İYİ Parti Sözcüsü Kürşad Zorlu, başörtüsü teklifi ile ilgili olarak " Genel İdare Kurulu'ndan çıkan eğilimi yansıtmak istiyorum. Burada iki önemli hususun altı çizildi. Bir, bu metin içerisinde riskli gördüğümüz, ileride problem yaratacağını düşündüğümüz bazı ifadeler var, bunun değiştirilmesi gerekmektedir. Bu ortak görüştür. Bununla birlikte çoğunluğun eğilimi ise bu konuda 'evet' yönündedir" açıklamasını yaptı.
Kürşad Zorlu, bugün parti genel merkezinde basın toplantısı düzenledi. Gündeme ilişkin değerlendirmelerde bulunan Zorlu, şunları söyledi:
"BU ANLAYIŞIN ÜLKEYE VEREBİLECEK BİR KATKISI KALMAMIŞ, PROJE FUKARALIĞI BAŞ GÖSTERMİŞTİR"
"Siyasi iktidarın plansız ve dayatmacı politikaları sayesinde sıkıntısız, dertsiz hiçbir sektör kalmamıştır. Hazine ve Maliye Bakanı Sayın Nebati'nin açıklamaları aslında maruz kaldığımız kötü yönetimin içler acısını halini özetlemektedir.
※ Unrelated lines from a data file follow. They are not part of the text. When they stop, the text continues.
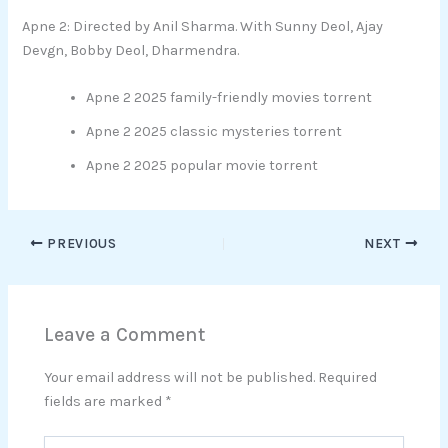
Apne 2: Directed by Anil Sharma. With Sunny Deol, Ajay
Devgn, Bobby Deol, Dharmendra.
Apne 2 2025 family-friendly movies torrent
Apne 2 2025 classic mysteries torrent
Apne 2 2025 popular movie torrent
PREVIOUS
NEXT
Leave a Comment
Your email address will not be published.
Required
fields are marked
*
Type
Diyor ki Sayın Nebati, '2022 en kötü yıl olarak tarihe geçecek. 100 milyar dolar dış ticaret açığı, 50 milyar dolar cari açık söz konusu. Ama çok şükür bu zor dönemi geride bırakıyoruz.' Bununla da yetinmiyor, ücret artışlarıyla ilgili 'Asgari ücretliye de memura da emekliye de ne verilse haklarıdır. Dar gelirliye, fakir fukaraya vermek bereket getirir.' Biz de diyoruz ki fukaralık bu milletin kaderi değildir! Bu anlayışın ülkeye verebilecek bir katkısı kalmamış, proje fukaralığı baş göstermiştir.
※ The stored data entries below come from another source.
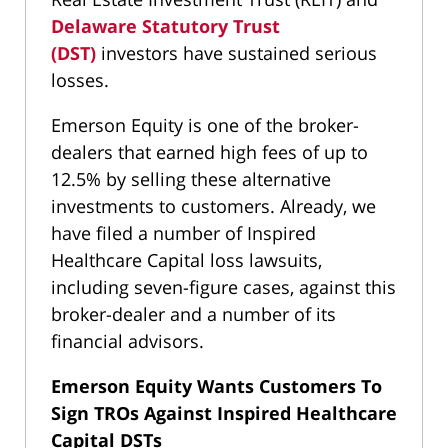
Delaware Statutory Trust
(DST)
investors have sustained serious
losses.
Emerson Equity is one of the broker-
dealers that earned high fees of up to
12.5% by selling these alternative
investments to customers. Already, we
have filed a number of Inspired
Healthcare Capital loss lawsuits,
including seven-figure cases, against this
broker-dealer and a number of its
financial advisors.
Emerson Equity Wants Customers To
Sign TROs Against Inspired Healthcare
Capital
DSTs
Bununla birlikte asgari ücretli sayısının yüzde 38 olduğu yönündeki beyan, teknik olarak bir veriye dayansa da gerçekliği yansıtmamaktadır. Öyle ki asgari ücretlinin eline geçen bu yıl aylık ortalama 4.877 TL. Asgari ücretin 1,05 katını alanın eline geçen aylık 5.070 TL, asgari ücretin 1,5 katını alanın eline geçen aylık ortalama 6.702 TL. Birinci kesimin çalışanlar içerisindeki oranı yüzde 45, ikincisi ise yüzde 68 düzeyindedir. Açlık sınırının ilk 11 aydaki ortalaması 6.150 TL. Bu arada Türkiye'deki ortalama kiralık konut ilan fiyatı Kasım ayında metrekare başına 62,2 TL. Yani 100 metrekare konutun kira ilan fiyatı 6.220 TL. Bu da şunu gösteriyor, vatandaşımızın yüzde 68'i ücretleri bugün kirayı karşılayamayacak duruma gelmiş. Fizyolojik, barınma ihtiyaçlarını bile vatandaşlarımız bu koşullarda karşılayamaz duruma gelmişlerdir. Türkiye asgari ücretli olma yolunda emin adımlarla, bu anlayış çerçevesinde ilerliyor.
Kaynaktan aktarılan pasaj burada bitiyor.